Only the First Minnesota became part of the Army of the Potomac, taking part in battles like Bull Run, Fredricksburg and Antietam.

By the time the men of Company B arrived at Gettysburg, they were hardened and combat-tested, Peterson said. "They had seen it all."

The ranks of the regiment were also severely depleted after more than two years of fighting. And after the charge, Company B, like the rest of the unit, was decimated.

"Of the 100 strong and stouthearted sons of Washington County who bade farewell to home and friends at the head of Lake St.
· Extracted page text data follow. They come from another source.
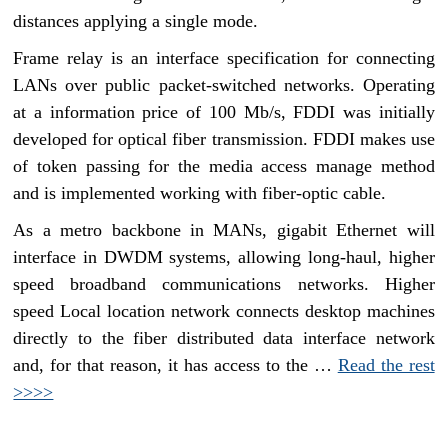
distances applying a single mode.
Frame relay is an interface specification for connecting
LANs over public packet-switched networks. Operating
at a information price of 100 Mb/s, FDDI was initially
developed for optical fiber transmission. FDDI makes use
of token passing for the media access manage method
and is implemented working with fiber-optic cable.
As a metro backbone in MANs, gigabit Ethernet will
interface in DWDM systems, allowing long-haul, higher
speed broadband communications networks. Higher
speed Local location network connects desktop machines
directly to the fiber distributed data interface network
and, for that reason, it has access to the …
Read the rest
>>>>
Croix on that April morning over two years before, by reason of sickness, shot and shell only 35 answered to the roll-call on the eve of that battle, and of these, 22 of the bravest were laid low in the first 15 minutes," reads an 1881 history of the county.

When what was left of the diminished company gathered the next day to help repulse Pickett's Charge on the final day of the battle, it adds, "but one sergeant, two corporals and three privates were fit for duty."

Among those who fell that day was Marty, a musket ball tearing a hole in his right thigh.

Marty's letters are archived at the Minnesota Historical Society, and are part of a book published in 2011 by the Washington County Historical Society: "In Their Own Words: The Civil War as Seen by Washington County Soldiers." Bloomer also wrote extensively of his wartime experiences.

As Marty recovered at a Philadelphia hospital, he and Bloomer corresponded on their respective recuperation.

In one letter, Marty told Bloomer his leg was healing, but had suffered a setback when it became gangrenous and proved a "much more serious affair" than he had anticipated, the book says. But after a few weeks, he was able to get around on crutches.

Like the other members of Company B, Marty came back to Stillwater a transformed man. He was active in the Grand Army of the Republic — a veterans group that was the forerunner to today's American Legion and VFW. He became a community leader in Stillwater, founding its first fire department.

He became a deputy sheriff in 1882, and was Washington County sheriff from 1891-94.

When he died in 1923 at age 85, he joined the ranks many of his wartime comrades at his final resting place at Stillwater's Fairview Cemetery.